Cambodia’s Chinlone Teams Performed Better Than Expected: Coach

Cambodian Chinlone players during the Chinlone (Non-Repetition secondary) competition on May 9. Photo: Phat Dane

PHNOM PENH – As the Chinlone competitions came to an end on May 9, Cambodia’s coach stressed out the country performed remarkably well and climbed to second place in the sport’s provisional ranking, just behind uncontested leader Myanmar.

The country host of the 32nd Southeast Asian (SEA) Games won a total of 11 medals, of which 4 are gold, 1 is silver and 6 are bronze. Myanmar only gathered a total of 8 rewards – 4 gold, 3 silver and 1 bronze – but came in second more often than Cambodia, which allowed it to take the lead in the ranking.

With such results, Cambodia’s men’s and women’s Chinlone teams have already surpassed their coach’s expectations, who expressed his delight on May 9.

“There were a total of 11 gold medals in Chinlone, of which Cambodia took four. Myanmar also won four of them, while Thailand got two and Laos one. Such a result is very good, it is beyond our expectations. We thought we could only get 2 to 3 gold medals,” said Cheat Khemera, the coach of Cambodia’s Chinlone teams.

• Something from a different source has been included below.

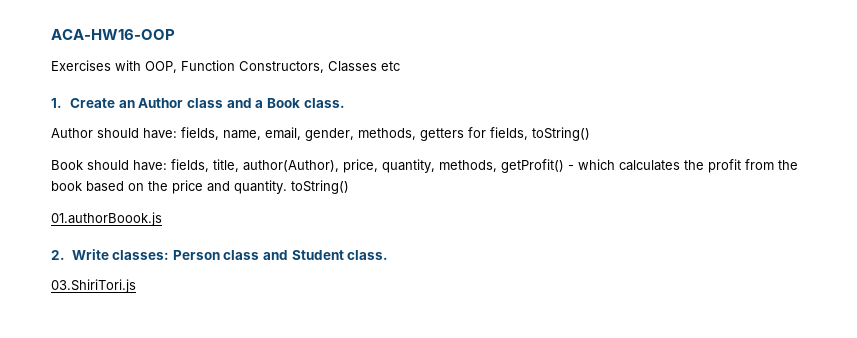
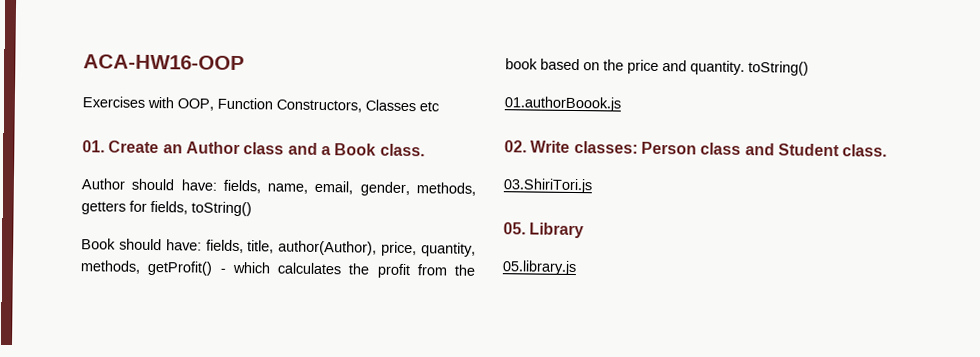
[51,98,62,108] 1. -> [82,140,105,153] 01.
[51,250,65,260] 2. -> [504,140,527,153] 02.
(136, 286) none -> [503,222,585,239] [502,260,577,276] // 05. Library // 05.library.js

He added that Cambodia almost got another silver medal, but ended up losing to Lao by 1 point because the players were already overjoyed and might have been a little distracted for the last game of the men’s Chinlone Non-Repetition Secondary discipline on May 9.

“Regardless, we are happy to accept the defeat and received the bronze medal. In the coming days, Cambodia’s men’s and women’s teams will compete in other disciplines and will have new chances to win gold medals,” Khemara said referring to Sepak Takraw, whose first competition start on May 10. “The players will continue doing their best for the country.”

Chinlone is a traditional Burmese game, first introduced in the SEA Games in 2013 when the regional competition was held in Myanmar. It consists of six people in a circle passing a light ball among them without using their hands.

Even though it has some specificities, the broad goal of the game is simple: Do as many passes as possible without the ball touching the ground, in two sets of ten minutes. Traditionally, the ball is made of rattan but modern ones are often in plastic.

While Chinlone is typically Burmese, a slightly different version of the sport, called Sepak Takraw, is spread across Southeast Asia. Often referred to as kick volleyball, it consists of two teams playing against each other on a badminton-like court. The goal is to launch the ball on the opponent’s side, over a net, without using the hands.

There are variants of the game, where the goal is to place the ball in a basket above the ground.

While Chinlone events are over, Sepak Takraw is only starting on May 10 and will run until May 16.

Special training for special results

The men’s team consists of 18 players, while the women’s team includes 12 players, all competing in both Chinlone and Sepak Takraw events.

To maximize Cambodia’s chances to gather medals in the two sports, the teams trained in the country for six months before moving to Myanmar for the last five months prior to the 32nd SEA Games, to learn from the bests.

“Thus, our players were able to become good enough to compete with other countries’ players,” he said.

As coach of Cambodia’s national teams, Khemara praised his home country’s preparation for the SEA Games, which allowed him to show his ability as a coach and to lead the teams to four victories.

“Chinlone will be included in the next SEA Games, too. As long as there is Chinlone, there will always be a possibility for Cambodian players – who will get better and better – to win the gold medals,” he stressed out.

In Chinlone Non-Repetition Primary discipline, Cambodia won three gold medals for the men, women, and mixed on May 6.

The following day, in Chinlone Same Stroke discipline, Cambodia took the gold in Mixed, the silver in Women’s and the bronze in Men’s categories.

Finally, Cambodia’s mixed Chinlone team claimed the bronze medal in the Mixed Chinlone (linking) on May 8, and both teams got bronze medals in the Chinlone (Non-Repetition Secondary) on May 9.